Mais le Covid-19 a également eu des aspects positifs! Il a notamment eu l’avantage d’accélérer notre digitalisation en surmontant la peur du changement des employés en des temps records. Cela nous pousse aussi à intégrer plus largement le télétravail dans nos organisations quotidiennes. Nous avons par ailleurs remplacé nos voyages d’affaires par des vidéoconférences et avons remarqué le gain de temps et d’argent considérable que cela constituait. Sans remplacer complètement les contacts humains, le digital prendra donc davantage de place à l’avenir. Nous entendons d’ailleurs aménager une salle de réunion spécialement pour ces rendez-vous virtuels.

 

Comment la crise a-t-elle impacté vos activités?

Chaque client a réagi différemment; une minorité nous a par exemple demandé de réduire les frais au maximum sans encourir de perte de droits. En parallèle, certains offices nationaux ont étendu leurs délais, ce qui a entrainé un allongement des procédures avec des instructions plus tardives et moins nombreuses. Cela s’est traduit par une baisse d’activité sensible… ce qui nous a finalement permis de prendre le temps de revoir notre organisation de travail en confinement!

C’est logiquement au niveau de la protection des marques que nos activités ont le plus baissé, car la conjoncture n’est pas bonne pour le lancement de nouveaux produits. Cependant, l’histoire a déjà démontré que les sociétés qui ont arrêté de faire de la recherche et de l’innovation en période de crise n’ont pas survécu les années suivantes. Il est ainsi certain qu’il faut continuer à protéger ses droits car les politiques poussent à la consommation et l’économie connaitra donc prochainement un rebond. Les sociétés qui disposeront des meilleurs produits sur le marché seront alors celles qui se remettront le plus vite de la crise. Nous proposons donc de les accompagner pour cibler davantage leurs recherches et en réduire les coûts, sans les arrêter complètement.
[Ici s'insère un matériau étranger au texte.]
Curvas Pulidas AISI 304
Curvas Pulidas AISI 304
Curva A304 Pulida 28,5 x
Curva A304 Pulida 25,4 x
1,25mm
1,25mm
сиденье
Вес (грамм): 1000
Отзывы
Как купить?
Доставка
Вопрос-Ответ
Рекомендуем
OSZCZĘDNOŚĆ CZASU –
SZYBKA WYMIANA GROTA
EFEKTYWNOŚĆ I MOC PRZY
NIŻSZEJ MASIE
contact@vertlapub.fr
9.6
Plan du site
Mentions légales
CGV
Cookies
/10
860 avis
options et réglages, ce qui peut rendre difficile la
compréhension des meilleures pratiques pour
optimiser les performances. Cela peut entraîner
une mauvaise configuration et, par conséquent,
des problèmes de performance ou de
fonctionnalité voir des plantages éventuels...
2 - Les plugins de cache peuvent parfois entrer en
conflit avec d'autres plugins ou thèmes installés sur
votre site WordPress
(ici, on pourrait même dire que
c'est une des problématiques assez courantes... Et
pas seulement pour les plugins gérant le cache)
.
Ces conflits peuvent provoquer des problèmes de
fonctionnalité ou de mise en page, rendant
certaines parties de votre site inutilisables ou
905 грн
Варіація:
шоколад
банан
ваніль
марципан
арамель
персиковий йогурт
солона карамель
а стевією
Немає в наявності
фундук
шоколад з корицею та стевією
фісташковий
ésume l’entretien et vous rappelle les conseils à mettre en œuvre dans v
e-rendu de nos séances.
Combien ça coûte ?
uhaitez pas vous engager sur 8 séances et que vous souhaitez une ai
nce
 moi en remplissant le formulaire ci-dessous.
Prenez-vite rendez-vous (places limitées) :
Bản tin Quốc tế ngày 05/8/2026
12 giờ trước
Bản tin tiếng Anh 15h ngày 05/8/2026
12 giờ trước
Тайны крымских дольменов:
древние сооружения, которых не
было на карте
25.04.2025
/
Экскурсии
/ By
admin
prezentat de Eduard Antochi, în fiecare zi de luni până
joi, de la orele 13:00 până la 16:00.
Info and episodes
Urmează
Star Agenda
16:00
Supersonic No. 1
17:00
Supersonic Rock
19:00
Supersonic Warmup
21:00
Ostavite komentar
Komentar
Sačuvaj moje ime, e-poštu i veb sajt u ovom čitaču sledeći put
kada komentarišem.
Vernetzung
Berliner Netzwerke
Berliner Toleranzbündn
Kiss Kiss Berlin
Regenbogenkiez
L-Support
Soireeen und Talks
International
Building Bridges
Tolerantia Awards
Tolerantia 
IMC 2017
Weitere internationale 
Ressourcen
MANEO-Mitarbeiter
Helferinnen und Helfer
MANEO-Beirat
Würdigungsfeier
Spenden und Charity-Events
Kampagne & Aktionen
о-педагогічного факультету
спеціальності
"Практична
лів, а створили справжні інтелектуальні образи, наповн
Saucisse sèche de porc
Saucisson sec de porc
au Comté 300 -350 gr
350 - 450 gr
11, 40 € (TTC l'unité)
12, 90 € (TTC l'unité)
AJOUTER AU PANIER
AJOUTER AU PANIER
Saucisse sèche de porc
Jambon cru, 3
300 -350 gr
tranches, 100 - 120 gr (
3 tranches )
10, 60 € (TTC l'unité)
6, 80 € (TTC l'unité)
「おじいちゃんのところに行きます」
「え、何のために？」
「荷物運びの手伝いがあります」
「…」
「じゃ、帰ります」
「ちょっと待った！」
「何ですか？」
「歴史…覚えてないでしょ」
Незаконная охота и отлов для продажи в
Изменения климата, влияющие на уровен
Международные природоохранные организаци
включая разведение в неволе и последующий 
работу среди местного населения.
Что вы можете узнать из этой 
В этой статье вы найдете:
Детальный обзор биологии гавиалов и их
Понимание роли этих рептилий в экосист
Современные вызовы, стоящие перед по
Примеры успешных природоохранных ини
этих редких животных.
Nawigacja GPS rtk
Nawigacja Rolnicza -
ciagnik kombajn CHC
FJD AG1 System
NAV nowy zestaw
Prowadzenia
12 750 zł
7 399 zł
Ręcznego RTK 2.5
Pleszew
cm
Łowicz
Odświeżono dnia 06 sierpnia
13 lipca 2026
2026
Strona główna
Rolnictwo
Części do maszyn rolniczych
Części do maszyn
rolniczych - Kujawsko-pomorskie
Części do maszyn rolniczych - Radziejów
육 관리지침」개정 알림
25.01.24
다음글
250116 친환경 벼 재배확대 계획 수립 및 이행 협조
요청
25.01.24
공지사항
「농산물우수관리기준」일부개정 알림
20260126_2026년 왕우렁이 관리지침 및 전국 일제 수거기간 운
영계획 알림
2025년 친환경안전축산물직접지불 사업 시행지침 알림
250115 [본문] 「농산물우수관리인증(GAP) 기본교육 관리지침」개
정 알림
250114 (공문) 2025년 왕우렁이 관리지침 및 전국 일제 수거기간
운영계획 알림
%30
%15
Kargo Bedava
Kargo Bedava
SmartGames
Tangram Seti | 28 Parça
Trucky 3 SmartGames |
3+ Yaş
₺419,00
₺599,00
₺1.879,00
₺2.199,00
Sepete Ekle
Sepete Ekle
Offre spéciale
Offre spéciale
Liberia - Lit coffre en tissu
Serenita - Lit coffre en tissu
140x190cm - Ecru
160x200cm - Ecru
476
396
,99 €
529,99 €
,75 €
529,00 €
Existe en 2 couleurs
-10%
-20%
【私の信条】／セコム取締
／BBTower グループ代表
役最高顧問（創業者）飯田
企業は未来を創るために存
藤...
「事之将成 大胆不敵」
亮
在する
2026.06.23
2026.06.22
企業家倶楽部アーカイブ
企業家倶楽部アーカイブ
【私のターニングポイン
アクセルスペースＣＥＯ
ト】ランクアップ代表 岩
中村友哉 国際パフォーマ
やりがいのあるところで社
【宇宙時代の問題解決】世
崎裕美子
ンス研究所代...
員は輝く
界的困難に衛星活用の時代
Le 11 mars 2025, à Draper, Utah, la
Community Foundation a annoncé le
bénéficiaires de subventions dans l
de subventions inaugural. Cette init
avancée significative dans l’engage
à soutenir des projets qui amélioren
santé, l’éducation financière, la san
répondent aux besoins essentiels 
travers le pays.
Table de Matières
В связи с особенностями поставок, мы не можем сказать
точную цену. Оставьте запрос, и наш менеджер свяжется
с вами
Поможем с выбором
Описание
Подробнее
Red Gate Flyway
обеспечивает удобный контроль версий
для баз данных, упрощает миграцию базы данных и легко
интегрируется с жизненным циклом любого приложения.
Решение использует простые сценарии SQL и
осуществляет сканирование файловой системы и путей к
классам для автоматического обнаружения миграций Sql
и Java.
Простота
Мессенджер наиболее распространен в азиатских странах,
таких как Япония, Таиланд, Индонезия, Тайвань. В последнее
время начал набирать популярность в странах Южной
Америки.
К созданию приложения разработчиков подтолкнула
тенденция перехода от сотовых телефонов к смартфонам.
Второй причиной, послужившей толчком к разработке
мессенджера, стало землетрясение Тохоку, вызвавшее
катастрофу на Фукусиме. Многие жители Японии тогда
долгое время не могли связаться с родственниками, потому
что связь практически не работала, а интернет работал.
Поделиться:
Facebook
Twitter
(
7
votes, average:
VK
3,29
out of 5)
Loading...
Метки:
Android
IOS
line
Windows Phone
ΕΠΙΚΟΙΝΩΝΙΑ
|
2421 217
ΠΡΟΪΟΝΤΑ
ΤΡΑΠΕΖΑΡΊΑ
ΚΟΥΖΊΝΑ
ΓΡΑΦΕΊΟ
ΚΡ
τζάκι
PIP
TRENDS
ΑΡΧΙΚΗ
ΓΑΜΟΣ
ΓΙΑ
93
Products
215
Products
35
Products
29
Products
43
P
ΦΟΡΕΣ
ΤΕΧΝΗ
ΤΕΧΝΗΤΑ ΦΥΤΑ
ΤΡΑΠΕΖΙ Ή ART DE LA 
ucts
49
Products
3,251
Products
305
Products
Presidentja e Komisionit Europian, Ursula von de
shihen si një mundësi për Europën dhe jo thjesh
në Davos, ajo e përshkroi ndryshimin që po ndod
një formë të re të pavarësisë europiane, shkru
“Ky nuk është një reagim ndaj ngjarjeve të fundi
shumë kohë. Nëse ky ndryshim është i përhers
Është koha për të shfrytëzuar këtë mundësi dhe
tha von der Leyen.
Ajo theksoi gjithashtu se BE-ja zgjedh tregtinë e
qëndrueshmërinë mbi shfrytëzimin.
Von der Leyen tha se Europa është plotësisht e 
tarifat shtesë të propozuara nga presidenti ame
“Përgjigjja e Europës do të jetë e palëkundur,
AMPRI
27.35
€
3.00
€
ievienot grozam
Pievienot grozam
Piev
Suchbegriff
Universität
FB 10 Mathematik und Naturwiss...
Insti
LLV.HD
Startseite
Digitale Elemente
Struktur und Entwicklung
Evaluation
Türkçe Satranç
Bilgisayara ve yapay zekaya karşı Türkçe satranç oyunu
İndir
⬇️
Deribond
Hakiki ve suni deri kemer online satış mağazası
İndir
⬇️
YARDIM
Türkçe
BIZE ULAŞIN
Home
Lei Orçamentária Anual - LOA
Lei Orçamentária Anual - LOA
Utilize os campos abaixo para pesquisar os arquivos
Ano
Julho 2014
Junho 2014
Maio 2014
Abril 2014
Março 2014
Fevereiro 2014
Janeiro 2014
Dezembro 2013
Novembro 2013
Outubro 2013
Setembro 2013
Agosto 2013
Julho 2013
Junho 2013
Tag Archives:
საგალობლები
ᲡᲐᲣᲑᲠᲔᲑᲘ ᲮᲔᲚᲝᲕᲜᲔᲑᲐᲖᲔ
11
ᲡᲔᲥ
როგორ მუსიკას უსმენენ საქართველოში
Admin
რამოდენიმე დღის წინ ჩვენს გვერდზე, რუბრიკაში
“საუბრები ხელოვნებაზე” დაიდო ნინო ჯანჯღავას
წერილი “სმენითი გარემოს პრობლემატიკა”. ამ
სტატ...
Des domaines comme la chimie ou l’industrie pharmaceutique permettent moins facilement de réduire les champs de recherches car on ne connait pas forcément les compositions qui aboutiront à un médicament. Il est donc plus difficile de réaliser des économies… Les recherches sur les traitements et vaccins contre le Covid-19 ont d’ailleurs fait l’objet de demandes de brevet à l’étranger.

 

La crise sanitaire a tendance à l’éclipser, pourtant la période de transition avant l’officialisation du Brexit touchera à sa fin en décembre prochain. Comment Marks & Clerk s’y prépare-t-elle?

Les négociations laissent à penser qu’il n’y aura pas d’accord et qu’il faut s’attendre à un Brexit dur. Je pense qu’il faut arrêter de le redouter et au contraire s’y préparer. Nous planifions donc un Brexit dur avec toutes ses conséquences. Nos collègues anglais vont perdre leurs autorisations devant l’EUIPO, soit l’Office de l’Union européenne pour la propriété intellectuelle responsable de la gestion des marques et dessins. Nous sommes donc en train de mettre au point une organisation de travail passant par le Luxembourg qui leur permettrait de ne pas perdre leurs clients.

Le Brexit n’aura pas beaucoup d’incidence sur les brevets au niveau de la propriété industrielle. Par contre, concernant les marques et les dessins industriels, il faudra dorénavant les déposer en Europe et au Royaume-Uni en parallèle. Comme le marché anglais conservera une certaine importance, il faudra penser à se protéger sur le territoire anglais séparément. Cela rendra la démarche probablement un peu plus chère et compliquée.

A mon humble avis, le Royaume-Uni restera un partenaire commercial important pour l’Union européenne et j’espère donc qu’un accord commercial sera trouvé assez rapidement après le Brexit. Néanmoins, Nous restons prudents quant à cette prochaine année et nous nous attendons à une certaine baisse d’activité.

 

Comment rassurer vos clients?

Nous faisons de notre mieux pour aiguiller notre clientèle en cette période. Récemment, nous lui avons encore proposé une présentation sur l’impact de l’impression 3D sur les droits en Propriété Industrielle (PI). En effet, garantir la sécurité des produits demandera une nouvelle stratégie à une époque où l’essor de l’impression 3D va faciliter la copie de pièces en tout genre. Nous restons donc proactifs, à l’écoute des tendances du marché et vigilants quant aux nouvelles législations afin de garantir un conseil avisé à nos clients quant à la protection de leurs produits.